=== Section Start ===

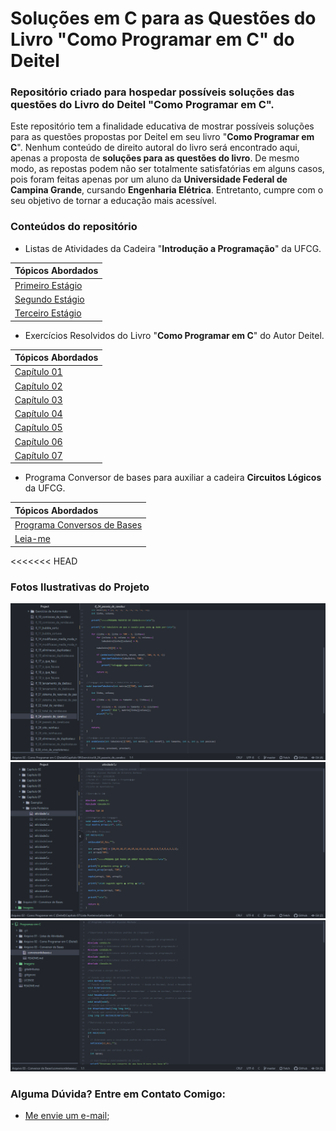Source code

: # Soluções em C para as Questões do Livro "Como Programar em C" do Deitel
### Repositório criado para hospedar possíveis soluções das questões do Livro do Deitel "Como Programar em C".

Este repositório tem a finalidade educativa de mostrar possíveis soluções para as questões propostas por Deitel em seu livro "**Como Programar em C**". Nenhum conteúdo de direito autoral do livro será encontrado aqui, apenas a proposta de **soluções para as questões do livro**. De mesmo modo, as repostas podem não ser totalmente satisfatórias em alguns casos, pois foram feitas apenas por um aluno da **Universidade Federal de Campina Grande**, cursando **Engenharia Elétrica**. Entretanto, cumpre com o seu objetivo de tornar a educação mais acessível.

### Conteúdos do repositório

- Listas de Atividades da Cadeira "**Introdução a Programação**" da UFCG.

|**Tópicos Abordados**|
|:--------------------|
|[Primeiro Estágio](https://github.com/Alyssonmach/Programas-em-C/tree/master/Arquivo%2001%20-%20Listas%20de%20Atividades/Primeiro%20Est%C3%A1gio)|
|[Segundo Estágio](https://github.com/Alyssonmach/Programas-em-C/tree/master/Arquivo%2001%20-%20Listas%20de%20Atividades/Segundo%20Est%C3%A1gio)|
|[Terceiro Estágio](https://github.com/Alyssonmach/Programas-em-C/tree/master/Arquivo%2001%20-%20Listas%20de%20Atividades/Terceiro%20Est%C3%A1gio)|

- Exercícios Resolvidos do Livro "**Como Programar em C**" do Autor Deitel.

|**Tópicos Abordados**|
|:--------------------|
|[Capítulo 01](https://github.com/Alyssonmach/Programas-em-C/tree/master/Arquivo%2002%20-%20Como%20Programar%20em%20C%20(Deitel)/Cap%C3%ADtulo%2001)|
|[Capítulo 02](https://github.com/Alyssonmach/Programas-em-C/tree/master/Arquivo%2002%20-%20Como%20Programar%20em%20C%20(Deitel)/Cap%C3%ADtulo%2002)|
|[Capítulo 03](https://github.com/Alyssonmach/Programas-em-C/tree/master/Arquivo%2002%20-%20Como%20Programar%20em%20C%20(Deitel)/Cap%C3%ADtulo%2003)|
|[Capítulo 04](https://github.com/Alyssonmach/Programas-em-C/tree/master/Arquivo%2002%20-%20Como%20Programar%20em%20C%20(Deitel)/Cap%C3%ADtulo%2004)|
|[Capítulo 05](https://github.com/Alyssonmach/Programas-em-C/tree/master/Arquivo%2002%20-%20Como%20Programar%20em%20C%20(Deitel)/Cap%C3%ADtulo%2005)|
|[Capítulo 06](https://github.com/Alyssonmach/Programas-em-C/tree/master/Arquivo%2002%20-%20Como%20Programar%20em%20C%20(Deitel)/Cap%C3%ADtulo%2006)|
|[Capítulo 07](https://github.com/Alyssonmach/Programas-em-C/tree/master/Arquivo%2002%20-%20Como%20Programar%20em%20C%20(Deitel)/Cap%C3%ADtulo%2007)|

- Programa Conversor de bases para auxiliar a cadeira **Circuitos Lógicos** da UFCG.

|**Tópicos Abordados**|
|:--------------------|
|[Programa Conversos de Bases](https://github.com/Alyssonmach/Programas-em-C/blob/master/Arquivo%2003%20-%20Conversor%20de%20Bases/conversordebases.c)|
|[Leia-me](https://github.com/Alyssonmach/Programas-em-C/blob/master/Arquivo%2003%20-%20Conversor%20de%20Bases/README.md)|

<<<<<<< HEAD
### Fotos Ilustrativas do Projeto

![programas-deitel](https://github.com/Alyssonmach/Programas-em-C/blob/master/Imagens/flyer1.png)
![programas-apontadores](https://github.com/Alyssonmach/Programas-em-C/blob/master/Imagens/flyer2.png)
![conversor-de-bases](https://github.com/Alyssonmach/Programas-em-C/blob/master/Imagens/flyer3.png)

### Alguma Dúvida? Entre em Contato Comigo:

- [Me envie um e-mail](mailto:alysson.barbosa@ee.ufcg.edu.br);

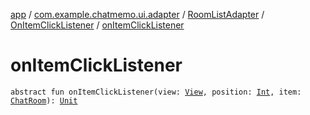 [app](../../../index.md) / [com.example.chatmemo.ui.adapter](../../index.md) / [RoomListAdapter](../index.md) / [OnItemClickListener](index.md) / [onItemClickListener](./on-item-click-listener.md)

# onItemClickListener

`abstract fun onItemClickListener(view: `[`View`](https://developer.android.com/reference/android/view/View.html)`, position: `[`Int`](https://kotlinlang.org/api/latest/jvm/stdlib/kotlin/-int/index.html)`, item: `[`ChatRoom`](../../../com.example.chatmemo.domain.model.entity/-chat-room/index.md)`): `[`Unit`](https://kotlinlang.org/api/latest/jvm/stdlib/kotlin/-unit/index.html)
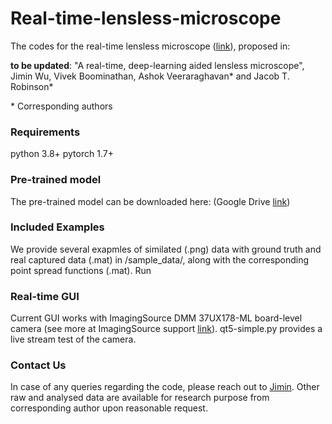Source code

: # Real-time-lensless-microscope
The codes for the real-time lensless microscope ([link](https://link-to-be-updated)), proposed in:

**to be updated**: "A real-time, deep-learning aided lensless microscope", Jimin Wu, Vivek Boominathan, Ashok Veeraraghavan* and Jacob T. Robinson*

</sub> * Corresponding authors </sub>

### Requirements
python 3.8+
pytorch 1.7+

### Pre-trained model
The pre-trained model can be downloaded here: (Google Drive [link](https://drive.google.com/file/d/1G-uBnOX-nSZ1aTTI0V3h_RZmSD3sBM5y/view?usp=share_link))

### Included Examples
We provide several exapmles of similated (.png) data with ground truth and real captured data (.mat) in /sample_data/, along with the corresponding point spread functions (.mat). Run 

### Real-time GUI
Current GUI works with ImagingSource DMM 37UX178-ML board-level camera (see more at ImagingSource support [link](https://github.com/TheImagingSource/IC-Imaging-Control-Samples/tree/master/Python)). qt5-simple.py provides a live stream test of the camera. 

### Contact Us
In case of any queries regarding the code, please reach out to [Jimin](mailto:jimin.wu@rice.edu).
Other raw and analysed data are available for research purpose from corresponding author upon reasonable request.
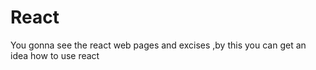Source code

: # React
You gonna see the react web pages and excises ,by this you can get an idea how to use react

=== Section End ===

WORK ITEM - Could you copy every line from the records that has "with" in it?

OUTPUT FOR THIS TASK -
We provide several exapmles of similated (.png) data with ground truth and real captured data (.mat) in /sample_data/, along with the corresponding point spread functions (.mat). Run 
Current GUI works with ImagingSource DMM 37UX178-ML board-level camera (see more at ImagingSource support [link](https://github.com/TheImagingSource/IC-Imaging-Control-Samples/tree/master/Python)). qt5-simple.py provides a live stream test of the camera. 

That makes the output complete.